CCBC-Net Archives

Red Shift

From: lhendr at unm.edu <lhendr>
Date: Fri, 30 Oct 1998 22:30:43 -0700 (MST)

I agree that Garner's Red Shift is an amazing work, and I'm not sure there is anything else quite like it. All times seem to exist in one time, an idea he has taken farther in his latest book, Strandloper (published in England as an adult book by Harvill Press in 1996)-- not sure it has ever come out anywhere else), set among the Australian Aborigines and in 18thth c. England, and based on the story of the historical William Buckley.

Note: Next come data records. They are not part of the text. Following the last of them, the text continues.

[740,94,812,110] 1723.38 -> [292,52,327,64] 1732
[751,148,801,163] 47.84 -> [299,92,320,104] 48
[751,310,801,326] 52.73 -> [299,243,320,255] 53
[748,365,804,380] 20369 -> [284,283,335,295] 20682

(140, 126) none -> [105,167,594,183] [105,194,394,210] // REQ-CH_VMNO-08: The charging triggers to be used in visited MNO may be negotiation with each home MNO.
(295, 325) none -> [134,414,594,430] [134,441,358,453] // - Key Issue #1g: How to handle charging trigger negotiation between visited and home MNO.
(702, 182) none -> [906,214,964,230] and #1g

In _Red Shift, not only does Garner constantly shift among the time periods -- Roman, Cromwellian and modern -- but as the story progresses the shifting speeds up until the effect is almost like strobe lights. The transitions between the times become smaller, until at the end sentences spoken by the characters in the different time periods are spoken almost simultaneously. All the events also happen in the same settings centuries apart. To add even more layers, the modern Tom constantly speaks in quotes, so snatches of Shakespeare are layered among all the other layerings. And yes, the Roman soldiers speak like American soldiers in Vietnam. The effect towards the end is almost operatic -- it needs a whole chorus of voices singing at once yet separately. Is it one story or several? Or both? (Does this sound like Macaulay's Black and White?)

It is definitely not an easy book, but I wonder if it wouldn't appeal to good readers today who have become more accustomed to "non-linear." It is out-of-print and not terribly easy to find. Alethea Helbig presented a paper on Red Shift at the ChLA conference in 1996 that links it to non-western modes of thought, and Garner seemed to like what she said. The paper should be out in the next collection of Phoenix Award essays -- I'm not sure when -- maybe in another year or two?